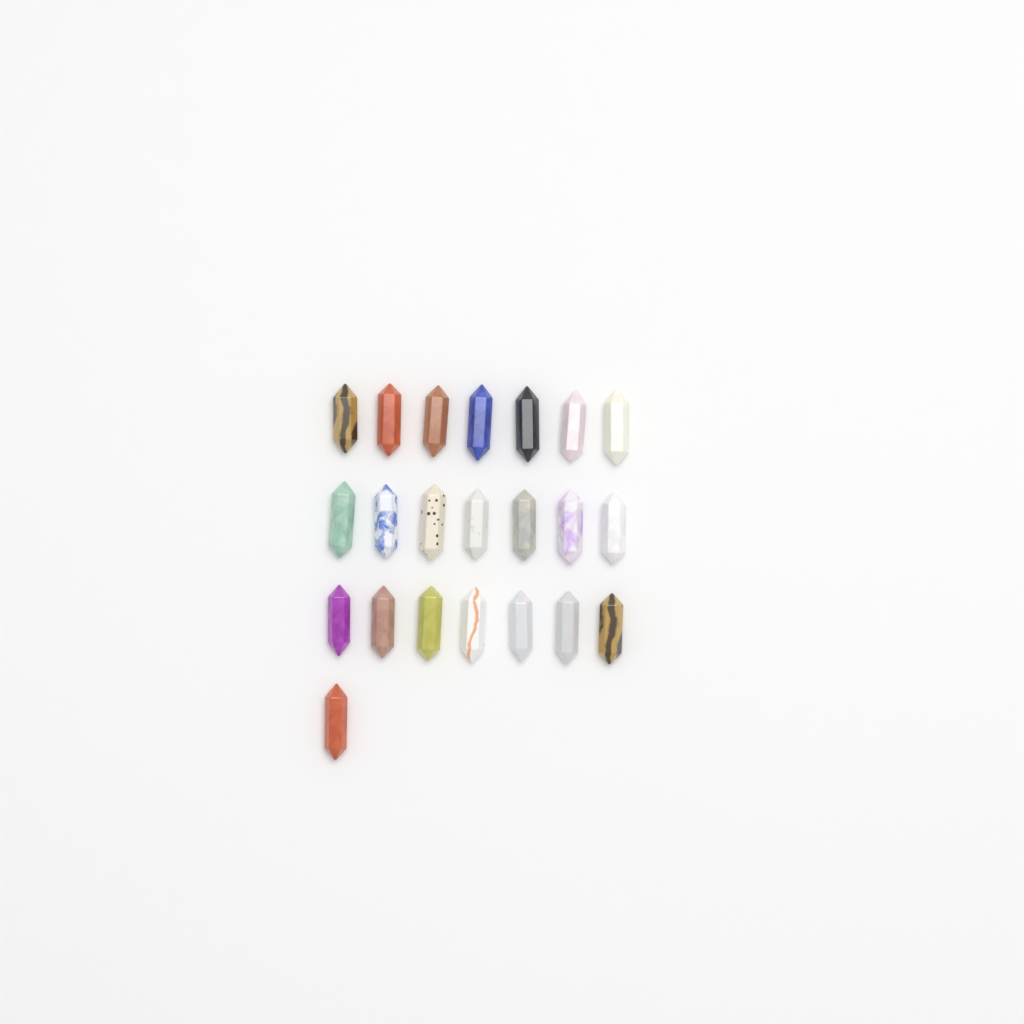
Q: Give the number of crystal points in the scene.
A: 22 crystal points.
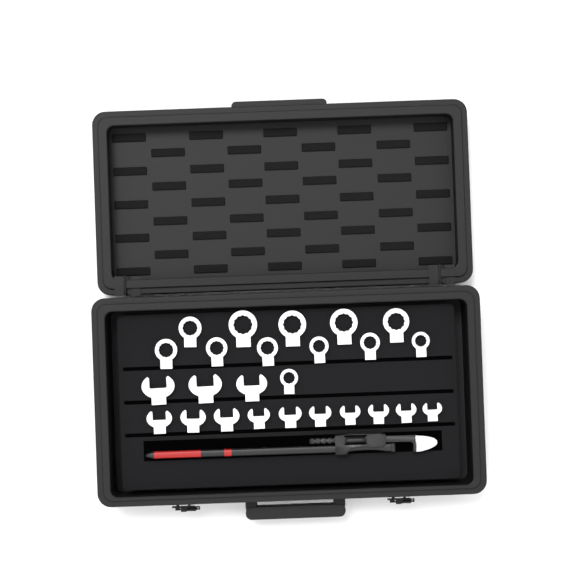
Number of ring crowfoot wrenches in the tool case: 12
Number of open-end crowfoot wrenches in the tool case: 13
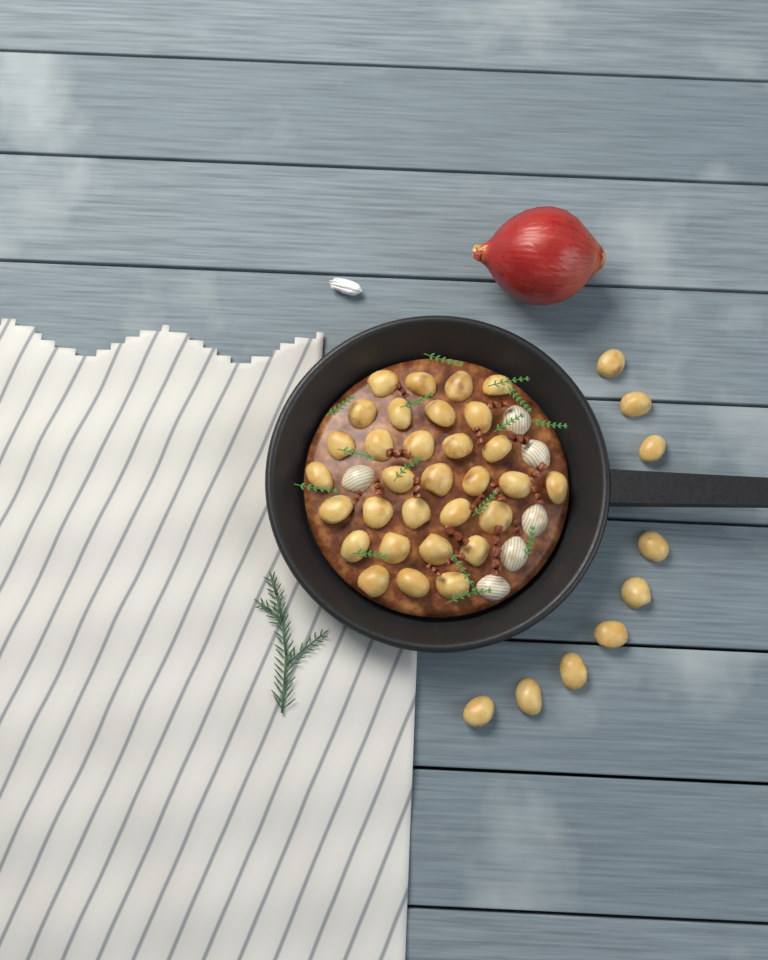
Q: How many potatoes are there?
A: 40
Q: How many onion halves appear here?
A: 6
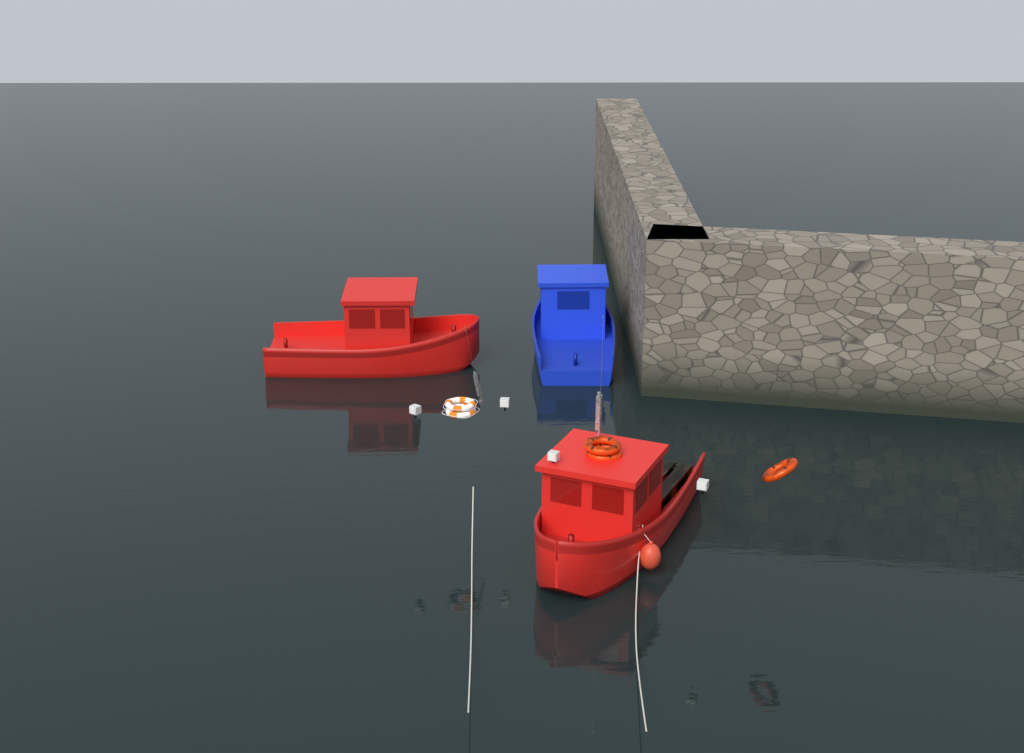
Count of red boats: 2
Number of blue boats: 1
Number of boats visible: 3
++++++
CHALLENGE:
Copy out every row above word for word, leaving the pictures out.

ANSWER IN FULL:
Q: Give the number of crystal points in the scene.
A: 22 crystal points.
Number of ring crowfoot wrenches in the tool case: 12
Number of open-end crowfoot wrenches in the tool case: 13
Q: How many potatoes are there?
A: 40
Q: How many onion halves appear here?
A: 6
Count of red boats: 2
Number of blue boats: 1
Number of boats visible: 3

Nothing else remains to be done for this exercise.